A festa e a alegria rolaram soltas e intensas durante as quatro noites de carnaval. Eles, mais uma vez, ficaram juntinhos; beijos, abraços, suores, cochichos no escuro. Pareciam feitos um para o outro.
Na madrugada de quarta-feira de cinzas, a cena de despedida se repetiu. Um abraço demorado, um beijo longo, e um adeus.
— Até o ano que vem! — ele brincou, ela riu, ele foi embora.
Rita, impressionada com a cena, dessa vez comentou com a amiga:
— Você viu o que eu vi no dedo de Hugo, Alice?
— O quê, menina?
— Uma marquinha de aliança no dedo da mão direita!
— Ah, eu vi, mas... deixa pra lá.
No carnaval do ano seguinte, a história estava escrita para se repetir. As duas amigas dançavam no meio do salão, e eis quem apareceu, todo cheio de sorrisos, abraços e beijos: o mesmo Hugo, sempre animado e agora bem mais gordinho. Prática e decidida, a amiga Rita, com seu marido a tiracolo, recomendou a Alice, imediatamente:
— Não perca tempo com ele; arranja outro, sua tonta!
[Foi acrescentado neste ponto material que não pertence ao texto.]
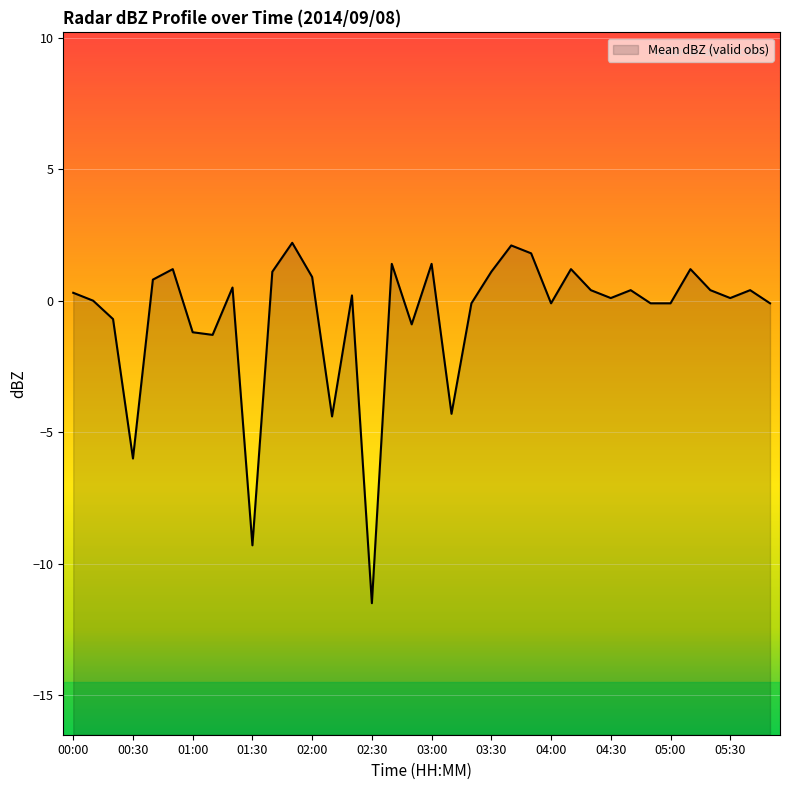

List the labels in order of value, largest first.

01:50, 03:40, 03:50, 02:40, 03:00, 00:50, 04:10, 05:10, 01:40, 03:30, 02:00, 00:40, 01:20, 04:20, 04:40, 05:20, 05:40, 00:00, 02:20, 04:30, 05:30, 00:10, 03:20, 04:00, 04:50, 05:00, 05:50, 00:20, 02:50, 01:00, 01:10, 03:10, 02:10, 00:30, 01:30, 02:30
Alice mais uma vez desprezou os conselhos da amiga. Aceitou o braço de Hugo em volta de sua esbelta cintura e caiu na dança, com a animação de sempre.
De novo, foram quatro noites de baile, numa animação ainda maior do que nos anos anteriores. Eles, como sempre, ficaram o tempo todo juntinhos; beijos, abraços, suores, cochichos no escuro. Eram feitos um para o outro?
Na madrugada de quarta-feira de cinzas, quando a banda exalou os últimos acordes, o ritual foi igualzinho aos anteriores. O casal trocou um beijo e um abraço, em mais uma despedida:
— Adeus, minha flor de fevereiro! — ele disse, e foi embora.
Rita, mais uma vez impressionada com cena, comentou com a amiga:
— Você viu o que eu vi no dedo de Hugo, Alice?
— O quê, menina?
— Uma marquinha de aliança no dedo da mão esquerda!
— Ah, eu vi, mas... deixa pra lá.
— Que cara de pau!
— Ah, eu não queria mesmo!
— E não? Por quê?
Alice virou-se para a amiga, bocejou longamente e comentou, irônica e divertida, encerrando a conversa com uma boa risada:
— Além de casado, cresceu pros lados!


(In: A mulher dos sonhos. Histórias de humor cotidiano. Itabuna: Via Litterarum, 2010.)